Landdagen en andere landelijke bijeenkomsten van Staten en steden in Gelre en Zutphen 1423-1584

 
English | Nederlands

Details van document 1769

Nummer 1769
Datum tussen 25-08-1565 en 27-08-1565
Documenttype reces
Plaats Nijmegen
Vergadering 25-08-1565
Archief
archief archieffonds vormcode inv. nr. folio druk pdf
Gelders archief Rekenkamer Afschrift 16e eeuw 7203 408-418 pdf
Incipit Anno XVc LXV opten saedtterdach nae Bartolomei wesende den XXVen dach dess maents augusti sijn op uuytscrijven mijns genedigen heeren stadtholder bijnnen Nijemegen in den Predicker broeder kloester erschenen verordente der bannerheeren, ritterschappen, geschickte der hoefft und kleine steden dess alingen furstendoms Gelre und graefschap Zutphen om sich eijner eenhelliger aenwaert
Explicit Oeck die lantschap op geener andere middell und wege bedencken wolden dan bijsheer geschiet gedechten oft sij g. die selve antwordt nijet aen tho nemen und muchte in den fal die lantschap oere antwordt in scrifften instellen und sijn g. behouden oft mochten sel men thoe Haeve trecken und die antwordt averbrengen.
Waer mit die lantschap van sijn g. gewecken van den Valckhoff affgegaen und een yeder sijns wegs gereiset.
Regest De vergadering is bijeengekomen in het Predikerbroeder klooster om antwoord te geven op het voorstel dat de stadhouder namens de koning op de laatst gehouden landdag te Nijmegen had voorgelegd.

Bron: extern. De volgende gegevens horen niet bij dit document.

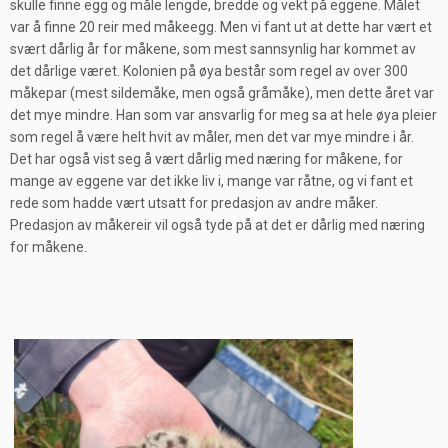
skulle finne egg og måle lengde, bredde og vekt på eggene. Målet
var å finne 20 reir med måkeegg. Men vi fant ut at dette har vært et
svært dårlig år for måkene, som mest sannsynlig har kommet av
det dårlige været. Kolonien på øya består som regel av over 300
måkepar (mest sildemåke, men også gråmåke), men dette året var
det mye mindre. Han som var ansvarlig for meg sa at hele øya pleier
som regel å være helt hvit av måler, men det var mye mindre i år.
Det har også vist seg å vært dårlig med næring for måkene, for
mange av eggene var det ikke liv i, mange var råtne, og vi fant et
rede som hadde vært utsatt for predasjon av andre måker.
Predasjon av måkereir vil også tyde på at det er dårlig med næring
for måkene.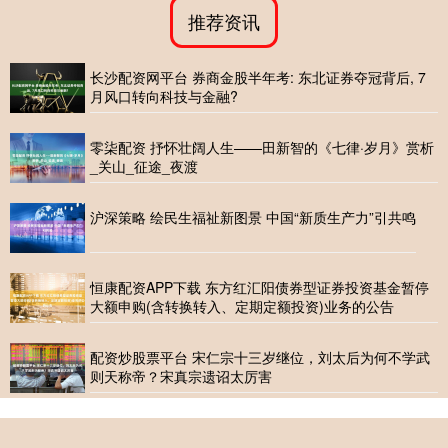
推荐资讯
长沙配资网平台 券商金股半年考: 东北证券夺冠背后, 7
月风口转向科技与金融?
零柒配资 抒怀壮阔人生——田新智的《七律·岁月》赏析
_关山_征途_夜渡
沪深策略 绘民生福祉新图景 中国“新质生产力”引共鸣
恒康配资APP下载 东方红汇阳债券型证券投资基金暂停
大额申购(含转换转入、定期定额投资)业务的公告
配资炒股票平台 宋仁宗十三岁继位，刘太后为何不学武
则天称帝？宋真宗遗诏太厉害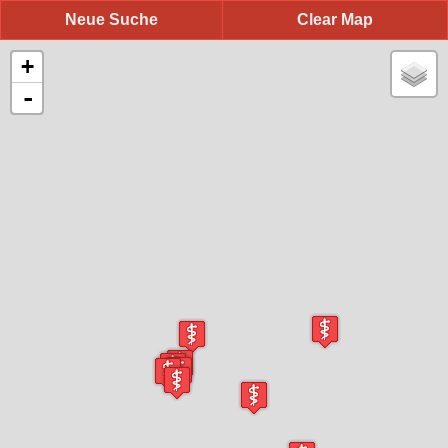
Neue Suche
Clear Map
+
-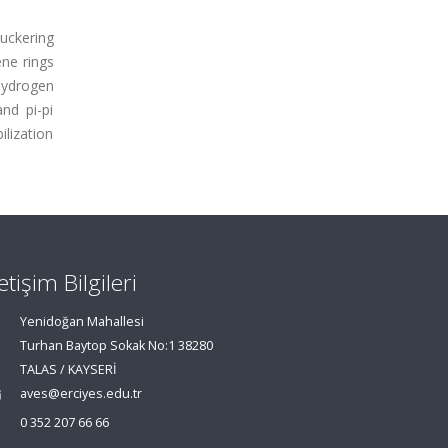
uckering
ene rings
hydrogen
nd pi-pi
ilization
letişim Bilgileri
Yenidoğan Mahallesi
Turhan Baytop Sokak No:1 38280
TALAS / KAYSERİ
aves@erciyes.edu.tr
0 352 207 66 66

Zij hoort eerst een protest van de heer van Anholt die als oudste bannerheer de eerste plaats opeist. De stad Lochem en de heer van Keppel hebben zich afgemeld voor de bijeenkomst. De stadhouder dringt aan op het instemmen van een bede voor de landsheer; hij vindt het goed dat het antwoord de volgende dag wordt gegeven.
Op 25 aug. nodigt de stadhouder de aanwezigen uit om acht uur bij hem op het Valkhof te komen voor een gesprek met doctor Coebel, die op de noodzaak van de bede wijst. De aanwezigen wijsten desondanks op 27 aug. de bede af, waarbij zij vooral wijzen op de zware lasten en de armoede in het land. De stadhouder wijst dat dit antwoord slecht zal vallen en vraagt een schriftelijke verklaring van deze afwijzing.
Opmerking tekst De tekst lijkt incompleet afgaande op enige vreemde overgangen in het betoog; mogelijk moesten er nog stukken tussengevoegd worden. Op 28 aug. 1565 schreef stadhouder Van Brimeu vanuit Nijmegen aan landvoogdes Margaretha van Parma, dat de landdag onvoorwaardelijk had geweigerd de bede in te willigen, zie Briefwisseling PB, nr. 150.